**課題文:**

◇ ◇ ◇ ◇ ◇ ◇ ◇

モニタではベルリン・フィルの素晴らしい演奏(とその映像)。
そんななか読むフランスの翻訳文庫。
自分が蓮實重彦になった気分がすごくする。
閑話休題。
(人のゴシップや噂について「「知りません」というこの簡単なひこことをいつも口にするように心がけたら、世間の会話の平均的価値はおどろくほど向上することだろう」(26)
「情報は教養ではないのである。教養人の頭の中では、個々の事実が有機的に結びつき、一つの生きた世界をつくり、それが現実世界の映像となる」(48)
「行動する人にとり、思考は行為と一体になっている」(48)
「しかしもっと強い恋をする人たちは、必要に応じて自分を新しくすることを知る」(84)
「人生の戦術もまた、攻撃点を一つえらび、そこに力を集中することにある」(102)
「そしていったん決定を下したら、「実行に移れ!」である。後悔は無益であり、変更にはきりがない」(103)
「汝のいまなすべきことをなせ。一心こめてそれにかかれ。全身全霊を目的と|するものに捧げよ。その目的を達したあかつきには、歩いてきた道を立ちもどって、先に横切ったもう一つの道を歩くのもよかろうし、あたりの景色を眺めるのもよかろう。だが仕事ができ上がらないかぎり、道草は許されない」(103-104)
●教育について
「生徒の仕事の第一は、勉強するくせをつけることである。精神を養うまえに、まず意志の力を養わなければならない」(27)

◇ ◇ ◇ ◇ ◇ ◇ ◇

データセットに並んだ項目
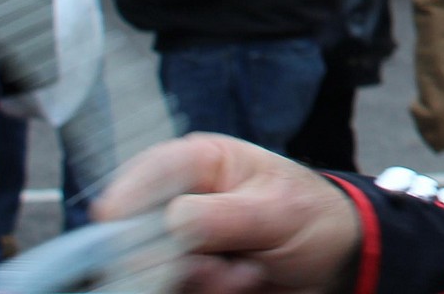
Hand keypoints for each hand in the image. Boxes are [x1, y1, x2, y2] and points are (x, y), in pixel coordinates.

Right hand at [93, 134, 360, 293]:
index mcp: (199, 163)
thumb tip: (170, 220)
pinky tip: (244, 281)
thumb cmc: (310, 218)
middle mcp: (177, 201)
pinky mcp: (181, 277)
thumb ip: (222, 216)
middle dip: (174, 254)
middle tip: (222, 261)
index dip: (125, 195)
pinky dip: (210, 292)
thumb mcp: (277, 211)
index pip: (148, 172)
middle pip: (135, 230)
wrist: (331, 264)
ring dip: (202, 279)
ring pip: (151, 270)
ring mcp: (176, 243)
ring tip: (247, 271)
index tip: (113, 217)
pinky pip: (171, 290)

◇ ◇ ◇ ◇ ◇ ◇ ◇

**やること:** フランスの翻訳文庫から引用した読書メモの続きを、最後の引用のあとから書いてください。

**回答:**
「苦労せずに覚えたことは、すぐに忘れてしまうものだ。同様の理由で、生徒自身は何もしなくともいいただ講義だけの授業は、まずほとんどつねに意味がない。若い頭脳の上を空滑りするだけである。聴くことは勉強することではない」(128)
「アランが述べているとおり、教育は断固として時代おくれでなければならない」(130)
「傾聴すべきはゲーテの言葉である。いわく、「心穏やかで、なすべきことが決まってるときには、孤独はいいものだ。」したがって、孤独を求める前に、その孤独の中でなすべき務めをはっきりさだめることがだいじである」(140)
「命令のいちばん大事な点は、明快さである」(247)
「人は、うまく指図さえすれば、その指図を受け入れるものだ。指図されるのを望むものだ、とさえいえる」(184)
「指導者は、みずからをその地位にふさわしいものにするよう日々努めてこそ、その権力を保つことができるのである」(195)
●解説より
「「仕事」の中にこそ、「生きる技術」の精髄がある」(284)
追記
・フランスやアメリカの文章は、事例が具体的に出てくる。
この表現法を私も学びたいと思う。